# Wyoming Wildlife.



## fixed blade XC-3 (Sep 11, 2007)

My old man, Fixed Blade Sr. Went out cross-country skiing and took these photos not to far from his house. They are pretty cool so I thought I would share.


----------



## orvis1 (Sep 7, 2007)

Looks like grand teton national park to me, you guys live there?


----------



## Loke (Sep 7, 2007)

Is that one of those "big coyotes"?


----------



## Al Hansen (Sep 7, 2007)

Love that place.


----------



## Gumbo (Sep 22, 2007)

I climbed that one!


----------



## fixed blade XC-3 (Sep 11, 2007)

orvis1 said:


> Looks like grand teton national park to me, you guys live there?

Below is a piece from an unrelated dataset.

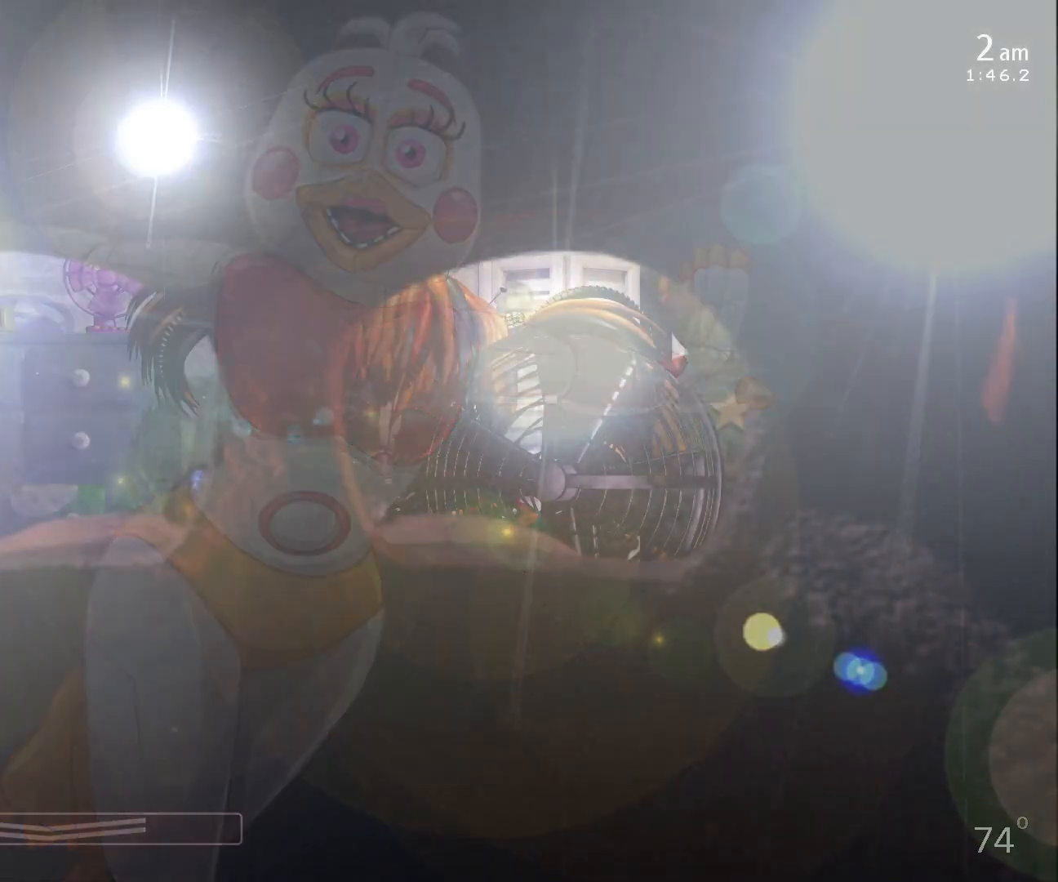
{"keys": [], "mouse": [], "events": []}
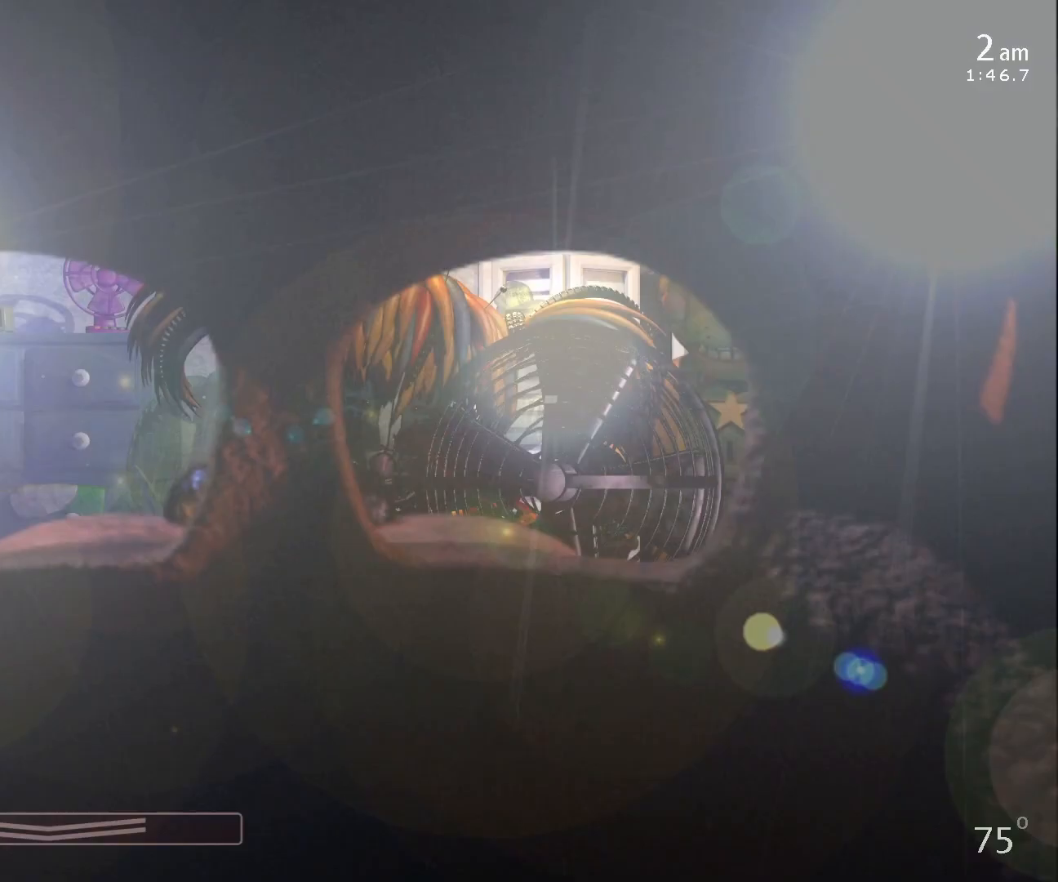
{"keys": [], "mouse": [], "events": [[367, "1", "down"], [433, "1", "up"]]}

My dad live in Jackson. I wish I lived up there.



Loke said:


> Is that one of those "big coyotes"?


Sr. got within 40 yrds of this coyote, he said it could care less he was there. The coyotes have to be extra fluffy with the 30 below temps they get there. :mrgreen:


----------



## Nibble Nuts (Sep 12, 2007)

Loke said:


> Is that one of those "big coyotes"?


I'm not sure, we need more confirmation. Next time he should take his rifle to confirm this species. :?


----------



## InvaderZim (Sep 7, 2007)

Dang! Cool.


----------



## schaueelab (Dec 30, 2007)

Very nice remindes me of when i lived in Island Park wildlife everywhere!!


----------



## LOAH (Sep 29, 2007)

The first shot is breathtaking. The rest are way cool, but that first one humbles me.


----------



## fixed blade XC-3 (Sep 11, 2007)

Loah have you ever been to grand teton national park? The picture doesn't even come close to doing it justice. Plus the fishing their is fantastic. :wink:


----------



## Riverrat77 (Sep 7, 2007)

Very cool pictures.... the moose are awesome.


----------



## Wdycle (Sep 11, 2007)

Nice Moose!!


----------



## .45 (Sep 21, 2007)

Good job on the pic's fixed blade..!!!  

Those were taken with a normal type camera? Nice close-up on the 'muse'.. :mrgreen:


----------



## fixed blade XC-3 (Sep 11, 2007)

I actually think its a pretty fancy camera, but I asked the old man how far the "muse" were and the answer was only 50 yrds.


----------



## dkhntrdstn (Sep 7, 2007)

I love those pic of the mooses. cant wait to go after one of them.


----------